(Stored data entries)
++++++++
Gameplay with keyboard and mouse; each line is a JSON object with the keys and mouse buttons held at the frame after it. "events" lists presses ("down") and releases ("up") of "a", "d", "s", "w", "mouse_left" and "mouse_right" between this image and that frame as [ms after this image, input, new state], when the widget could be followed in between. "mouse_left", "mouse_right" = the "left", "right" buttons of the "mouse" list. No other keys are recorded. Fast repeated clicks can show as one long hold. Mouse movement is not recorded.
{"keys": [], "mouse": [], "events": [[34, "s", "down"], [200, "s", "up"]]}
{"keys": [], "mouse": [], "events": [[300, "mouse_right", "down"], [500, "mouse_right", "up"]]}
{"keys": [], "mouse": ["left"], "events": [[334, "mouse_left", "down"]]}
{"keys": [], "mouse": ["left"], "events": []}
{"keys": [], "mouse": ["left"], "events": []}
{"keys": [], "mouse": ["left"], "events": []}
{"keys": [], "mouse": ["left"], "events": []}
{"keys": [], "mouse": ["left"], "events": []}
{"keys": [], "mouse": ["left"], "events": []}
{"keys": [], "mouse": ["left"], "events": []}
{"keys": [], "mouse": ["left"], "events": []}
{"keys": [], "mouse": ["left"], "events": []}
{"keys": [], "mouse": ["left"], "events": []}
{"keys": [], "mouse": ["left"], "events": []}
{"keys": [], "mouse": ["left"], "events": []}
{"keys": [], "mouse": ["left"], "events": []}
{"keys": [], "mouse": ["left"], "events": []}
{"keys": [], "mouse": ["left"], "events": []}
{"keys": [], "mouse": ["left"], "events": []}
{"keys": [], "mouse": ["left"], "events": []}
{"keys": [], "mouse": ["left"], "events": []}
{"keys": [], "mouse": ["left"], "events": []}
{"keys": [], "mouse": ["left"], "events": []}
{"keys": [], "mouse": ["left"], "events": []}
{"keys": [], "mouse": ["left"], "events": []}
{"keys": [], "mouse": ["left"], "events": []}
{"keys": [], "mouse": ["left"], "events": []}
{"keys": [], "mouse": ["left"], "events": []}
++++++++
- [Your task]
Repeat every entry exactly, please.

- [Solved exercise]
Gameplay with keyboard and mouse; each line is a JSON object with the keys and mouse buttons held at the frame after it. "events" lists presses ("down") and releases ("up") of "a", "d", "s", "w", "mouse_left" and "mouse_right" between this image and that frame as [ms after this image, input, new state], when the widget could be followed in between. "mouse_left", "mouse_right" = the "left", "right" buttons of the "mouse" list. No other keys are recorded. Fast repeated clicks can show as one long hold. Mouse movement is not recorded.
{"keys": [], "mouse": [], "events": [[34, "s", "down"], [200, "s", "up"]]}
{"keys": [], "mouse": [], "events": [[300, "mouse_right", "down"], [500, "mouse_right", "up"]]}
{"keys": [], "mouse": ["left"], "events": [[334, "mouse_left", "down"]]}
{"keys": [], "mouse": ["left"], "events": []}
{"keys": [], "mouse": ["left"], "events": []}
{"keys": [], "mouse": ["left"], "events": []}
{"keys": [], "mouse": ["left"], "events": []}
{"keys": [], "mouse": ["left"], "events": []}
{"keys": [], "mouse": ["left"], "events": []}
{"keys": [], "mouse": ["left"], "events": []}
{"keys": [], "mouse": ["left"], "events": []}
{"keys": [], "mouse": ["left"], "events": []}
{"keys": [], "mouse": ["left"], "events": []}
{"keys": [], "mouse": ["left"], "events": []}
{"keys": [], "mouse": ["left"], "events": []}
{"keys": [], "mouse": ["left"], "events": []}
{"keys": [], "mouse": ["left"], "events": []}
{"keys": [], "mouse": ["left"], "events": []}
{"keys": [], "mouse": ["left"], "events": []}
{"keys": [], "mouse": ["left"], "events": []}
{"keys": [], "mouse": ["left"], "events": []}
{"keys": [], "mouse": ["left"], "events": []}
{"keys": [], "mouse": ["left"], "events": []}
{"keys": [], "mouse": ["left"], "events": []}
{"keys": [], "mouse": ["left"], "events": []}
{"keys": [], "mouse": ["left"], "events": []}
{"keys": [], "mouse": ["left"], "events": []}
{"keys": [], "mouse": ["left"], "events": []}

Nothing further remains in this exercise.